"Afrotopia" de Felwine Sarr traduction en arabe de Nour Eddine Dirar

De quelle manière l’Afrique doit se positionner dans le monde


L’auteur pose les conditions de la « régénération » à partir de la culture

«Afrotopia», est de ces rares essais passionnants qui opèrent une véritable décolonisation conceptuelle et appellent à une réinvention de soi du continent africain. 1Professeur d’économie à l’université Gaston-Berger de Saint-Louis-du-Sénégal, Felwine Sarr livre dans Afrotopia une réflexion sur la manière dont l’Afrique doit se repositionner dans le monde à partir d’un projet et d’une vision propres à ses spécificités. En douze chapitres qui mêlent des références économiques, philosophiques et culturelles, l’auteur pose l’enjeu de la «réflexion prospective» en définissant l’Afrotopia comme «une utopie active qui se donne pour tâche de débusquer dans le réel africain les vastes espaces du possible et les féconder».

Felwine Sarr invite les Africains à penser «contre la marée», à prendre à rebours des concepts et des idéologies développementalistes dont «les indicateurs liés aux conditions de vie, ne disent rien sur la vie elle-même». Sarr rappelle plus que jamais «l’exigence d’une absolue souveraineté intellectuelle» pour que l’Afrique puisse donner sa «proposition de la modernité» dans le cadre des «modernités alternatives».


Felwine Sarr insiste sur le rapport mimétique des Africains à l’Europe, rapport lié à une histoire coloniale encore active. Il en est ainsi de cette «afrocontemporanéité» définie comme «ce temps présent, ce continuum psychologique du vécu des Africains, incorporant son passé et gros de son futur qu’il s’agit de penser ». Mettre une pensée autonome au service de la réalisation des politiques publiques est donc nécessaire pour que l’Afrique se réapproprie ses espaces politiques, ses ressources économiques et ses références culturelles. Penser le continent africain est une tâche ardue tant sont tenaces poncifs, clichés, et pseudo-certitudes, nous dit, à juste titre, Edwine Sarr.

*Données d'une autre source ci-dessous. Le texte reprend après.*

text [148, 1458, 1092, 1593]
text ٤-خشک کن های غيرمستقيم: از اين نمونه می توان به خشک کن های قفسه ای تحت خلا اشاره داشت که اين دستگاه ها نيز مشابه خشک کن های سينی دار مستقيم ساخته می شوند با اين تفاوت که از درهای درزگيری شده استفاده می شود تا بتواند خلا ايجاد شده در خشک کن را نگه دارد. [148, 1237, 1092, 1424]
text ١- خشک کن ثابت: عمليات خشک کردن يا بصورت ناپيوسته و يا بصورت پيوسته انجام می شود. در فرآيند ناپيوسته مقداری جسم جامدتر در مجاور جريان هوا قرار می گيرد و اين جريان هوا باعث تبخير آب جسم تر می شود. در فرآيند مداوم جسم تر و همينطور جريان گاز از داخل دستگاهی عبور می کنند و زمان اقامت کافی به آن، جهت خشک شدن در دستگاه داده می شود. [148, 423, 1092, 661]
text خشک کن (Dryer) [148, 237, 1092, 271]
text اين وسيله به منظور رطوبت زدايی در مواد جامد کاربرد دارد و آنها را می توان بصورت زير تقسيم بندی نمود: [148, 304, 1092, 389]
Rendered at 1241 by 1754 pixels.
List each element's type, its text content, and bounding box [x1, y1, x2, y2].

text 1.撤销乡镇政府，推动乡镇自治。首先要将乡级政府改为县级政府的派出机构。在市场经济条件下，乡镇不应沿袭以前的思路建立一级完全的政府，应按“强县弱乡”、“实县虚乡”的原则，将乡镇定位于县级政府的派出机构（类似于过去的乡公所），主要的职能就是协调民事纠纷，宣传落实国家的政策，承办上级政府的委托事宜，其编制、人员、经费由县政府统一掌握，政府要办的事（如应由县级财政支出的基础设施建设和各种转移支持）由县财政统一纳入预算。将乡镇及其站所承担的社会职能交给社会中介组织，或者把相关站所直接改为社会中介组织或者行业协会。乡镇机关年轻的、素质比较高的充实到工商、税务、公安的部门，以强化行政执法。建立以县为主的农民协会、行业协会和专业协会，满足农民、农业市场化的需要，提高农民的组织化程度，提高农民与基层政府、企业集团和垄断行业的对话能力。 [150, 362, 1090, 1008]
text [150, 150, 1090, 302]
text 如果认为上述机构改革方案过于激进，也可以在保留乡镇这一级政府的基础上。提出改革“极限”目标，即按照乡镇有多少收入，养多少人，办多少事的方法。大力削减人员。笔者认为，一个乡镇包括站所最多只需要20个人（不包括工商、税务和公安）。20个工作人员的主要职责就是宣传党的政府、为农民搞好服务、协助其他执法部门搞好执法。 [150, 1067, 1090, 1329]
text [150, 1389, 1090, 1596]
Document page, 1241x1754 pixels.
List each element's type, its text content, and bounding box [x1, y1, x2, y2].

Depuis les années 1960, à l’aube des indépendances, la vulgate afro pessimiste a qualifié l’Afrique de continent «mal parti «, «à la dérive «. Plus récemment, une rhétorique de l’euphorie et de l’optimisme a vu le jour. Le futur serait désormais africain. Le continent réalise des progrès en termes de croissance économique et les perspectives y sont bonnes. La disponibilité de ressources naturelles et des matières premières aidant, le continent africain serait le futur eldorado du capitalisme mondial. Là aussi, ce sont les rêves produits par d’autres qui s’expriment.

Penser l’Afrique, nous dit l’auteur, «c’est débroussailler une forêt dense et touffue, c’est redéfinir la vie autrement que sous le mode de la quantité et de l’avidité. En ces temps de crise de sens d’une civilisation technicienne ne sachant plus où donner de la tête, le défi consiste alors à scruter le politique, l’économique, le social, le symbolique, la créativité artistique. Il consiste également à penser un projet de civilisation qui met l’homme au coeur de ses préoccupations en proposant un meilleur équilibre entre les ordres économique, culturel et spirituel.

La lecture d’Afrotopia de Felwine Sarr réactive, ainsi, des réflexions anciennes à un moment où l’Afrique, si elle veut quitter le champ de l’utopie et restaurer sa conscience historique, n’a plus d’autre choix que d’arrêter de confier son destin aux autres et de construire ses propres alternatives.